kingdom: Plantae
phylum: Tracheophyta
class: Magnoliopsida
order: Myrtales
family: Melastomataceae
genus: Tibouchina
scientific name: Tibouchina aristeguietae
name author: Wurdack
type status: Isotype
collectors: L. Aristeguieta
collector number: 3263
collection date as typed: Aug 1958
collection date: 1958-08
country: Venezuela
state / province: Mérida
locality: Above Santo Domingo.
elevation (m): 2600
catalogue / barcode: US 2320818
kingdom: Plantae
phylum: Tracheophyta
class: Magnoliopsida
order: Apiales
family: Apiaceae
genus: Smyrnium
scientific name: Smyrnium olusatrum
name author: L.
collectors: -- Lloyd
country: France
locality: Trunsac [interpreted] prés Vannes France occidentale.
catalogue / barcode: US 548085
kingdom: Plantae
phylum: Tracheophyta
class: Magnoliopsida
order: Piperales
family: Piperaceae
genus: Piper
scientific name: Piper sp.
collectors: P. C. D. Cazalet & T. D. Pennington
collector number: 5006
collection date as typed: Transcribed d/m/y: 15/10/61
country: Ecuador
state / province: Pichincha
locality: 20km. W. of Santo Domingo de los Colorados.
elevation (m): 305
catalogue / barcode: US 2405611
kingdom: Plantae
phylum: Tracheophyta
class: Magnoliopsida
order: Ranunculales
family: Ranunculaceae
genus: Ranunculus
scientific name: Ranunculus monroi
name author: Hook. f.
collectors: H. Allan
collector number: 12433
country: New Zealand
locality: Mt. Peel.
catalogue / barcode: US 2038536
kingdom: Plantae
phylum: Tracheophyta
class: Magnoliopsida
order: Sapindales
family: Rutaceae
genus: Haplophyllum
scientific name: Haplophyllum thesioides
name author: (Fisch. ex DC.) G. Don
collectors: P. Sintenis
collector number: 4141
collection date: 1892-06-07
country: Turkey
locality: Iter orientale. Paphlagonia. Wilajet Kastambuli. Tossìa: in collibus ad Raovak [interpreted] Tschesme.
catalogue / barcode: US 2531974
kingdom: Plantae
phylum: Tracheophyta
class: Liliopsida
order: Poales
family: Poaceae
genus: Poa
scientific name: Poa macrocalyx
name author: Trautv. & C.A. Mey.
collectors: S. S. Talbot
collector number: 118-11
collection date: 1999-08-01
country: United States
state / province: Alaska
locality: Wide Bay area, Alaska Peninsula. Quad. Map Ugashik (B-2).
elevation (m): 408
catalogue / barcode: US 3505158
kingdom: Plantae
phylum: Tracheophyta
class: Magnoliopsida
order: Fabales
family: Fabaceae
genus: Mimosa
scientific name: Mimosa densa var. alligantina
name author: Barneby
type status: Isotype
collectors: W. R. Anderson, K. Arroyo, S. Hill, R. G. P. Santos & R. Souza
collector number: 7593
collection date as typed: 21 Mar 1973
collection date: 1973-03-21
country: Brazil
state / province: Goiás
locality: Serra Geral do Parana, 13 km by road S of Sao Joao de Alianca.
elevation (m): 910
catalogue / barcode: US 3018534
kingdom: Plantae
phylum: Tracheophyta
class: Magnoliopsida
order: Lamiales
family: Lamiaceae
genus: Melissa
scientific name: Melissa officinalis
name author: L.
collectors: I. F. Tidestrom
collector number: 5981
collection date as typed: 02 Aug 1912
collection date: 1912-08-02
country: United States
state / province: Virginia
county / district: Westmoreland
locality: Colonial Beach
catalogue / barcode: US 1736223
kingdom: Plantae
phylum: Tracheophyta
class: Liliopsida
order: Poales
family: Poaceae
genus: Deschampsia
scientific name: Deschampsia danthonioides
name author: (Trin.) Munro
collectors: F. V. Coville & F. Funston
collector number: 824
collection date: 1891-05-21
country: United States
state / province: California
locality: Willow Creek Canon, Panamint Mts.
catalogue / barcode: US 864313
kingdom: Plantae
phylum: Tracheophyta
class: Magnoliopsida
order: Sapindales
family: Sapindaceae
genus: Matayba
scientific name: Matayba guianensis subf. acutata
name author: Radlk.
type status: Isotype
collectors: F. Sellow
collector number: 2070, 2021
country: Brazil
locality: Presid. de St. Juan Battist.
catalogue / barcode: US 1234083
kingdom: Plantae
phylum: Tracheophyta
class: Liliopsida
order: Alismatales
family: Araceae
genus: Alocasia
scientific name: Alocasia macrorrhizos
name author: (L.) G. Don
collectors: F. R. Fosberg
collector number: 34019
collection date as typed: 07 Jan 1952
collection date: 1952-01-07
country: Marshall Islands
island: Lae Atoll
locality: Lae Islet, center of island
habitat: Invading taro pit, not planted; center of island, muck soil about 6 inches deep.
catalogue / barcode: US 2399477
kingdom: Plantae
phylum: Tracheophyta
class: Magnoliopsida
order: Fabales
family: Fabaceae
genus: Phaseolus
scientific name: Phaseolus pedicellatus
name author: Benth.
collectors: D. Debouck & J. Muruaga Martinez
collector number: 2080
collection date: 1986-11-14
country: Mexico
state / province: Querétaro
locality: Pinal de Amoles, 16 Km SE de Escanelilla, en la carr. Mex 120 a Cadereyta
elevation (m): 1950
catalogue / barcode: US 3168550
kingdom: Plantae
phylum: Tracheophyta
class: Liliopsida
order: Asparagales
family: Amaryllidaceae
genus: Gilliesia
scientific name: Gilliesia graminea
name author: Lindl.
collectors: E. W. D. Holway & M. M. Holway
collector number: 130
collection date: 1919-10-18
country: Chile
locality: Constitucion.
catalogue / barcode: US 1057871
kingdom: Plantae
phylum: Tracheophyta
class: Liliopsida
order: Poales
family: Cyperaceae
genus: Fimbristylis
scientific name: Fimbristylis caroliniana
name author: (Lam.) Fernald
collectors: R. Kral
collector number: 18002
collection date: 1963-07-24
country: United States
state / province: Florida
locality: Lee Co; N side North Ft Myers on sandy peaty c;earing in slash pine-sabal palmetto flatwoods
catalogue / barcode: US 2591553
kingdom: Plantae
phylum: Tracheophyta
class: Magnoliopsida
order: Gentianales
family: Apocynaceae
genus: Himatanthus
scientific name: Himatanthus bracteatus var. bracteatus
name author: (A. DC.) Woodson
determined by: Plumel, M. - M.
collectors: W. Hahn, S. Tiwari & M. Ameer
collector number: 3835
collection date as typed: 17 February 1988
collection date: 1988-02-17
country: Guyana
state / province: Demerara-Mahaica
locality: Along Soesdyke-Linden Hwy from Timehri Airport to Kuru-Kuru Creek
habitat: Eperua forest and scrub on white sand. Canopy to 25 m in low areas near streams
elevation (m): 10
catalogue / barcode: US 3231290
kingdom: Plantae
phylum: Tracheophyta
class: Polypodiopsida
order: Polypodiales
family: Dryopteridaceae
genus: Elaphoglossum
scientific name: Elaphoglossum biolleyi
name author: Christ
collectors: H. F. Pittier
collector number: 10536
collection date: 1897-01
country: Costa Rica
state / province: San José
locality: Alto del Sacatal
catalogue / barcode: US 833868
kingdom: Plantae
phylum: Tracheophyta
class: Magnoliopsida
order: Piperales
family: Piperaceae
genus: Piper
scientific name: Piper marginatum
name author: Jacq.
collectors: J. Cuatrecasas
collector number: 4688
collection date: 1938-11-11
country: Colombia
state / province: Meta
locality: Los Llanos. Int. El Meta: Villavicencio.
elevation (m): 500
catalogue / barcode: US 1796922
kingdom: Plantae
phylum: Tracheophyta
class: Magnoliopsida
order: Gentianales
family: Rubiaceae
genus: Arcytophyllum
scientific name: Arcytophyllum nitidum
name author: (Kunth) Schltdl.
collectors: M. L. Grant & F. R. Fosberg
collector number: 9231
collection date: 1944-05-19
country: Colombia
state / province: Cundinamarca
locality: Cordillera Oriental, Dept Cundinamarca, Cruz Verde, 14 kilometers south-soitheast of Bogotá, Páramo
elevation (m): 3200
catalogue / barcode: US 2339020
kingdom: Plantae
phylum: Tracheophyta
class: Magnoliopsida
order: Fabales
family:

---

Written request: Copy the rows again from the line with "catalogue / barcode: US 1796922" through the final line. In that copy, substitute "nation" for "country" and leave everything else unchanged.

Task answer:
catalogue / barcode: US 1796922
kingdom: Plantae
phylum: Tracheophyta
class: Magnoliopsida
order: Gentianales
family: Rubiaceae
genus: Arcytophyllum
scientific name: Arcytophyllum nitidum
name author: (Kunth) Schltdl.
collectors: M. L. Grant & F. R. Fosberg
collector number: 9231
collection date: 1944-05-19
nation: Colombia
state / province: Cundinamarca
locality: Cordillera Oriental, Dept Cundinamarca, Cruz Verde, 14 kilometers south-soitheast of Bogotá, Páramo
elevation (m): 3200
catalogue / barcode: US 2339020
kingdom: Plantae
phylum: Tracheophyta
class: Magnoliopsida
order: Fabales
family:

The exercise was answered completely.